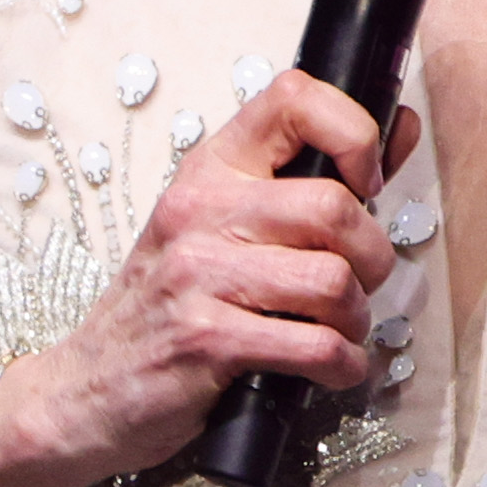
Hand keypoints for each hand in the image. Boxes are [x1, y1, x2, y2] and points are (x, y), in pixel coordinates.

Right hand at [0, 75, 419, 486]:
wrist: (86, 388)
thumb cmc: (168, 305)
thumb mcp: (223, 228)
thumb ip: (309, 180)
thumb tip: (400, 128)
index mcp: (211, 169)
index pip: (293, 98)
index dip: (354, 132)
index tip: (366, 183)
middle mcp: (201, 210)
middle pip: (335, 207)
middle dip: (373, 257)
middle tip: (358, 285)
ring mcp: (198, 275)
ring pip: (333, 280)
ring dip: (357, 319)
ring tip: (336, 331)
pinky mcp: (205, 339)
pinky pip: (315, 346)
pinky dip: (341, 366)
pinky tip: (328, 370)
___
→ **How to complete this task**:
Give back exactly the lines from the line holding "index mcp: (211, 169)" through the last line of the listing, including both.

→ **Solved exercise**:
index mcp: (211, 169)
index pip: (293, 98)
index dip: (354, 132)
index tip: (366, 183)
middle mcp: (201, 210)
middle pip: (335, 207)
middle dip: (373, 257)
middle tip: (358, 285)
ring mcp: (198, 275)
ring pip: (333, 280)
ring dip: (357, 319)
ring tip: (336, 331)
pinky mcp: (205, 339)
pinky pip: (315, 346)
pinky dip: (341, 366)
pinky tip: (328, 370)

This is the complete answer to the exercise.